Pull out the lines from the very first one through the line containing "白日西南驰人生直如寄芳林春风", including both ends, and reproduce them without any change.

(Source text of formatted documents)
________

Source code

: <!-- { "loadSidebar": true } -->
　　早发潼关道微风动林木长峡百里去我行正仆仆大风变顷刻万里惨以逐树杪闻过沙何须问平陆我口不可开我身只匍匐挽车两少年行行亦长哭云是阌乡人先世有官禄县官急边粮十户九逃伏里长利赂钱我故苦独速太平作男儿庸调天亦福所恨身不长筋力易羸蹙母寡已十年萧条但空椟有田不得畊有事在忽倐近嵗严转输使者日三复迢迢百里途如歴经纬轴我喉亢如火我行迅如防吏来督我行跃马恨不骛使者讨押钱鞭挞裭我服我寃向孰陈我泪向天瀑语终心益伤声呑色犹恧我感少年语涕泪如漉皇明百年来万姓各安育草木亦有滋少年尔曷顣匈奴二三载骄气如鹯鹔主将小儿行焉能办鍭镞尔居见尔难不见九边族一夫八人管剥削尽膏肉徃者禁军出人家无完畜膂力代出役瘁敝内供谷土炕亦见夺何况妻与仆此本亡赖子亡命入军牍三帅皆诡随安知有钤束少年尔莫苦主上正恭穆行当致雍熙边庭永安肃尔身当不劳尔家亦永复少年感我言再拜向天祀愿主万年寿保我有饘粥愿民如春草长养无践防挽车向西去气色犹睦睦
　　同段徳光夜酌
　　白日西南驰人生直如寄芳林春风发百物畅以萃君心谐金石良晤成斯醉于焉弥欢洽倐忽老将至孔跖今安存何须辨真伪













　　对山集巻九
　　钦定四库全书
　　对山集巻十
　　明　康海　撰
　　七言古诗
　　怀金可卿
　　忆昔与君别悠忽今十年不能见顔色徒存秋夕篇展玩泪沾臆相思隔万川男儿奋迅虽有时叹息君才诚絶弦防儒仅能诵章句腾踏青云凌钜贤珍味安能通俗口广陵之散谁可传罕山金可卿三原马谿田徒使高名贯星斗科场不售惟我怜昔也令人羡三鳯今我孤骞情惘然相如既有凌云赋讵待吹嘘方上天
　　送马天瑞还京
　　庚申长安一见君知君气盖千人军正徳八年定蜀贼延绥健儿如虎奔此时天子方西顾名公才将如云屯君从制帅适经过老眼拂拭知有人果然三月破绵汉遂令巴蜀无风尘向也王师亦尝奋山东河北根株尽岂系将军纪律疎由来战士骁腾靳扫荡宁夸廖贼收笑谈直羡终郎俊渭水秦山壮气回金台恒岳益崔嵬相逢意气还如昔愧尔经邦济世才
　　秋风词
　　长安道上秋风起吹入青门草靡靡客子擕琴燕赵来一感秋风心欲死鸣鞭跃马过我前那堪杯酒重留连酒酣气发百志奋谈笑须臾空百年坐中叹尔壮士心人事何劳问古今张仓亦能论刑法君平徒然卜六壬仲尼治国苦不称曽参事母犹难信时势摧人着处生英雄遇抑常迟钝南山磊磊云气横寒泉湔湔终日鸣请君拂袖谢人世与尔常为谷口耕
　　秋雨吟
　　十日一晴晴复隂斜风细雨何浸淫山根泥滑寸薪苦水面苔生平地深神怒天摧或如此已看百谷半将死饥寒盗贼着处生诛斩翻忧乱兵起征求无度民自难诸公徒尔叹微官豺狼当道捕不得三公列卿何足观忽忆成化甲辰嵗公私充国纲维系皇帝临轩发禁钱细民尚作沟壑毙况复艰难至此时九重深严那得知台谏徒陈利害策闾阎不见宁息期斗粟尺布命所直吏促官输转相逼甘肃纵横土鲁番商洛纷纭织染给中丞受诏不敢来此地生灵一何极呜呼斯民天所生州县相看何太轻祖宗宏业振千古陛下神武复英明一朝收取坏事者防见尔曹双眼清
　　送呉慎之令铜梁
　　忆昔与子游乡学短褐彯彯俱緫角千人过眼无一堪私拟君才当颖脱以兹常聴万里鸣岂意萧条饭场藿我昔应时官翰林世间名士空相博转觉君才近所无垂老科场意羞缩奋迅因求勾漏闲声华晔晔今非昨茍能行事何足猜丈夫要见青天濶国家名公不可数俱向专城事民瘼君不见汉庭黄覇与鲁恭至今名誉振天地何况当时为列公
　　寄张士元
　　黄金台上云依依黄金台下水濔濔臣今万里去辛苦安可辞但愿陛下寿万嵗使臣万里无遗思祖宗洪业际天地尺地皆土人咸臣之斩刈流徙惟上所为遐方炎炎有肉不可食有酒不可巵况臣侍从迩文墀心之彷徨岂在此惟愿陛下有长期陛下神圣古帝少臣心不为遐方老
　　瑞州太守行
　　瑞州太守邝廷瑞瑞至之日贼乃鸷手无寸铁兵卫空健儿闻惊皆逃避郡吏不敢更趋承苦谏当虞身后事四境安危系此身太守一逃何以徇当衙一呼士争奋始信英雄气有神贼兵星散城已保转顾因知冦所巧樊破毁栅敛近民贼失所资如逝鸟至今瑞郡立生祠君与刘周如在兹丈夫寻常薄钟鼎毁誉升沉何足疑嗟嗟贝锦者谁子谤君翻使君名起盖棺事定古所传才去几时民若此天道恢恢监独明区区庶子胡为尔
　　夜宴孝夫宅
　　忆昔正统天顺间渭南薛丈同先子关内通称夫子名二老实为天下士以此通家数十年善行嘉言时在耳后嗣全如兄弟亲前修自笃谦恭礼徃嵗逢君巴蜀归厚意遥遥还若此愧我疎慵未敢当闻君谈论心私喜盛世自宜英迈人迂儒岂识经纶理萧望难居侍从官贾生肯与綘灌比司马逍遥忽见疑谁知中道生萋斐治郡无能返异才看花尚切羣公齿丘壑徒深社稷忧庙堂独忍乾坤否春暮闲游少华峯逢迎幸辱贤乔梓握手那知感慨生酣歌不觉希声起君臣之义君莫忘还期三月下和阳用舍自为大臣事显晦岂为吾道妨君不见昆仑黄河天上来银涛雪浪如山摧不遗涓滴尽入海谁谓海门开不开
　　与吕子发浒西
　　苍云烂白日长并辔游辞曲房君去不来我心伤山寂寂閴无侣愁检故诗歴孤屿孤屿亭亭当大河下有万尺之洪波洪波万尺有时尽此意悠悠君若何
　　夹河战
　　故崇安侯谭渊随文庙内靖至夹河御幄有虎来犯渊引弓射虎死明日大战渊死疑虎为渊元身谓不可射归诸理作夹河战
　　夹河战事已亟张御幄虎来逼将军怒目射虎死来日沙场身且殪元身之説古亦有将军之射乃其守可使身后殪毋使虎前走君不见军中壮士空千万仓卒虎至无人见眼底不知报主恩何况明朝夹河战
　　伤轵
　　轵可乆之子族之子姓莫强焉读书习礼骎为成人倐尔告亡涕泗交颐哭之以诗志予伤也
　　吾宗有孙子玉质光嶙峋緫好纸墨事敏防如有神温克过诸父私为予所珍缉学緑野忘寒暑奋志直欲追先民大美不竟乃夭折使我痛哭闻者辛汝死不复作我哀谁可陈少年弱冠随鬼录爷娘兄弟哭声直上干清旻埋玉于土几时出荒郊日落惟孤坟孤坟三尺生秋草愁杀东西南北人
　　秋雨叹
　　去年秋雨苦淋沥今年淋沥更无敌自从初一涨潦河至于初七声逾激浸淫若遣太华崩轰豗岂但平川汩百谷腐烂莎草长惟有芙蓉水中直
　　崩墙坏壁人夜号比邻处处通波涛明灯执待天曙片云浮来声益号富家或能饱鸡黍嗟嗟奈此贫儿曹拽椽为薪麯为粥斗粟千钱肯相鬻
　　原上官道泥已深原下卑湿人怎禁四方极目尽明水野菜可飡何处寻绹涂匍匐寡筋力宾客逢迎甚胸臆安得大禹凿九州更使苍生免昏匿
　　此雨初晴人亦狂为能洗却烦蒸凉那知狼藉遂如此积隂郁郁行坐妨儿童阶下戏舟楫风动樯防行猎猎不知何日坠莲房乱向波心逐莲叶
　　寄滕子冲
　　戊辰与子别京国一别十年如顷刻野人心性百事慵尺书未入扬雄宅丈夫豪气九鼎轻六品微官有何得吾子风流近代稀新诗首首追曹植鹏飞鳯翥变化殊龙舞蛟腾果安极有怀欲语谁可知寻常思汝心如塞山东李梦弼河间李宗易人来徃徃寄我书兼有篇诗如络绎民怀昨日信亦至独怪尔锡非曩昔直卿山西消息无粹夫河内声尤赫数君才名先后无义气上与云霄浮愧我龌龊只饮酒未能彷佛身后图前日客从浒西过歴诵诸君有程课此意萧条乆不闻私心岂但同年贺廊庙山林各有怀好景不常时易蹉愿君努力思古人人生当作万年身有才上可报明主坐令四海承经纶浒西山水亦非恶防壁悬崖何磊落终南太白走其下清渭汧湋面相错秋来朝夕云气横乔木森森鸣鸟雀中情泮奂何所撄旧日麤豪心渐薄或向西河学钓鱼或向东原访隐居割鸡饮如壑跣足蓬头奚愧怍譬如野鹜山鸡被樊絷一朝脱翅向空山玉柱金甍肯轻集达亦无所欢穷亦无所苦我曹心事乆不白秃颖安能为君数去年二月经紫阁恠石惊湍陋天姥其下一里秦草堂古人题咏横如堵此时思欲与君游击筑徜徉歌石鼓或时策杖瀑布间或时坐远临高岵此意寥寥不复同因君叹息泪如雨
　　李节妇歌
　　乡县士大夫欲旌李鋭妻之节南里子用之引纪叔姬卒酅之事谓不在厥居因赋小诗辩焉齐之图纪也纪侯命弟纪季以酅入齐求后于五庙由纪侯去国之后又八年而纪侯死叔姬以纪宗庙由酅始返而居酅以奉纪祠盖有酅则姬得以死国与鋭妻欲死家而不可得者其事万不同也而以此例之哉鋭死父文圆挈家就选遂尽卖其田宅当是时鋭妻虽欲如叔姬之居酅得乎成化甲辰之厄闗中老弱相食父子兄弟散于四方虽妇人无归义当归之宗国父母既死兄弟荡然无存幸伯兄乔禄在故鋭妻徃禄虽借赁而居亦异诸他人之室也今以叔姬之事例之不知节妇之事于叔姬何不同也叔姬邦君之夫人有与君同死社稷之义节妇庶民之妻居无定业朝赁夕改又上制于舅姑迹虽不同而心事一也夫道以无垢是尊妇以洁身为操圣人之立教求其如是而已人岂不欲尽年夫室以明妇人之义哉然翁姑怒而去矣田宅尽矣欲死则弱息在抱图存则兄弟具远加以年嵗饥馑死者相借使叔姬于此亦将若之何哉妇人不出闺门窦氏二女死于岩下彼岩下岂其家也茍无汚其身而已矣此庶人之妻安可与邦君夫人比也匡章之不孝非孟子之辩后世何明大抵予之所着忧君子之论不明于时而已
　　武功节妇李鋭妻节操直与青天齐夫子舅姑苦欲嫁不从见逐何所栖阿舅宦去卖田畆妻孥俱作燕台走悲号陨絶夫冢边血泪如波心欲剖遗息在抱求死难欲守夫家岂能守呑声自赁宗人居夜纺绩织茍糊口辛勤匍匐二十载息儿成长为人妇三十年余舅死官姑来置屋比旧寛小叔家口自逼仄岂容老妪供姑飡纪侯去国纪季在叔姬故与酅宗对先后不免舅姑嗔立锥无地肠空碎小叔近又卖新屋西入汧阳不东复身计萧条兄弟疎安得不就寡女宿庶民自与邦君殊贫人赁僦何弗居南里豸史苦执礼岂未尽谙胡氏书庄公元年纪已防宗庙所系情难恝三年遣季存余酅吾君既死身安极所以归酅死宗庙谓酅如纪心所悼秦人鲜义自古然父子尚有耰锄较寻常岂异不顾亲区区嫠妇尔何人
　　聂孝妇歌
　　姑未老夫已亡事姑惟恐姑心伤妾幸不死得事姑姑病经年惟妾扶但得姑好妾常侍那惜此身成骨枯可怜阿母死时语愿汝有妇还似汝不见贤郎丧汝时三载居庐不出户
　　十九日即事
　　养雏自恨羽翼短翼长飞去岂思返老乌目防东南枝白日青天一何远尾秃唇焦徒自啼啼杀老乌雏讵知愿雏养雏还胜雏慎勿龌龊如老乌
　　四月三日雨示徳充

________

=== Completed task ===
Source code

: <!-- { "loadSidebar": true } -->
　　早发潼关道微风动林木长峡百里去我行正仆仆大风变顷刻万里惨以逐树杪闻过沙何须问平陆我口不可开我身只匍匐挽车两少年行行亦长哭云是阌乡人先世有官禄县官急边粮十户九逃伏里长利赂钱我故苦独速太平作男儿庸调天亦福所恨身不长筋力易羸蹙母寡已十年萧条但空椟有田不得畊有事在忽倐近嵗严转输使者日三复迢迢百里途如歴经纬轴我喉亢如火我行迅如防吏来督我行跃马恨不骛使者讨押钱鞭挞裭我服我寃向孰陈我泪向天瀑语终心益伤声呑色犹恧我感少年语涕泪如漉皇明百年来万姓各安育草木亦有滋少年尔曷顣匈奴二三载骄气如鹯鹔主将小儿行焉能办鍭镞尔居见尔难不见九边族一夫八人管剥削尽膏肉徃者禁军出人家无完畜膂力代出役瘁敝内供谷土炕亦见夺何况妻与仆此本亡赖子亡命入军牍三帅皆诡随安知有钤束少年尔莫苦主上正恭穆行当致雍熙边庭永安肃尔身当不劳尔家亦永复少年感我言再拜向天祀愿主万年寿保我有饘粥愿民如春草长养无践防挽车向西去气色犹睦睦
　　同段徳光夜酌
　　白日西南驰人生直如寄芳林春风发百物畅以萃君心谐金石良晤成斯醉于焉弥欢洽倐忽老将至孔跖今安存何须辨真伪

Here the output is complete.